Source material
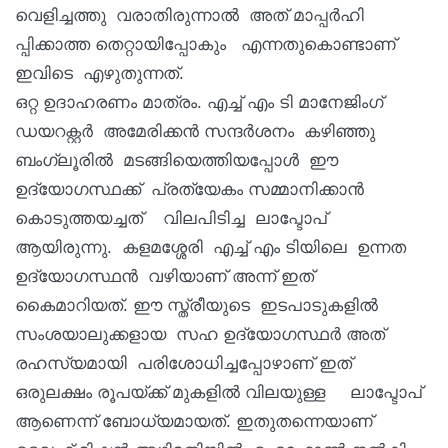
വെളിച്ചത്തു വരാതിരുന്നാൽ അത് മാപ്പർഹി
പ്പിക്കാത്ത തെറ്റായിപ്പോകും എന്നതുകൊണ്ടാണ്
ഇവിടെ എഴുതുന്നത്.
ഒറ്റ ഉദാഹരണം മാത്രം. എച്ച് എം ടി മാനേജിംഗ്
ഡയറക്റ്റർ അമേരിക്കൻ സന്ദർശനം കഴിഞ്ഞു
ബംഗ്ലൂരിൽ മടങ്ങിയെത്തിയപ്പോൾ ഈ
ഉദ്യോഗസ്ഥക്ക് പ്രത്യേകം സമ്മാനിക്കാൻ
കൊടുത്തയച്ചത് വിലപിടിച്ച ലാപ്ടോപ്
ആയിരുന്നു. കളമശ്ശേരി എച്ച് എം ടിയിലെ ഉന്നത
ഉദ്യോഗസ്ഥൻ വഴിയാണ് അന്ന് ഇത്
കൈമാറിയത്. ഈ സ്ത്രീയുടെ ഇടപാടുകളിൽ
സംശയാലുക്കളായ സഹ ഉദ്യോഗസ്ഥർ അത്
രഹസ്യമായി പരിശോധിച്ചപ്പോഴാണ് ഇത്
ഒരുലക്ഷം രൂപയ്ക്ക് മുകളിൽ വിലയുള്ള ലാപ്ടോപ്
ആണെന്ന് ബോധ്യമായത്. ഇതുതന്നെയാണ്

What needs to be done
From the first line to the last, print the records exactly; leave out the pictures.

Exercise result
വെളിച്ചത്തു വരാതിരുന്നാൽ അത് മാപ്പർഹി
പ്പിക്കാത്ത തെറ്റായിപ്പോകും എന്നതുകൊണ്ടാണ്
ഇവിടെ എഴുതുന്നത്.
ഒറ്റ ഉദാഹരണം മാത്രം. എച്ച് എം ടി മാനേജിംഗ്
ഡയറക്റ്റർ അമേരിക്കൻ സന്ദർശനം കഴിഞ്ഞു
ബംഗ്ലൂരിൽ മടങ്ങിയെത്തിയപ്പോൾ ഈ
ഉദ്യോഗസ്ഥക്ക് പ്രത്യേകം സമ്മാനിക്കാൻ
കൊടുത്തയച്ചത് വിലപിടിച്ച ലാപ്ടോപ്
ആയിരുന്നു. കളമശ്ശേരി എച്ച് എം ടിയിലെ ഉന്നത
ഉദ്യോഗസ്ഥൻ വഴിയാണ് അന്ന് ഇത്
കൈമാറിയത്. ഈ സ്ത്രീയുടെ ഇടപാടുകളിൽ
സംശയാലുക്കളായ സഹ ഉദ്യോഗസ്ഥർ അത്
രഹസ്യമായി പരിശോധിച്ചപ്പോഴാണ് ഇത്
ഒരുലക്ഷം രൂപയ്ക്ക് മുകളിൽ വിലയുള്ള ലാപ്ടോപ്
ആണെന്ന് ബോധ്യമായത്. ഇതുതന്നെയാണ്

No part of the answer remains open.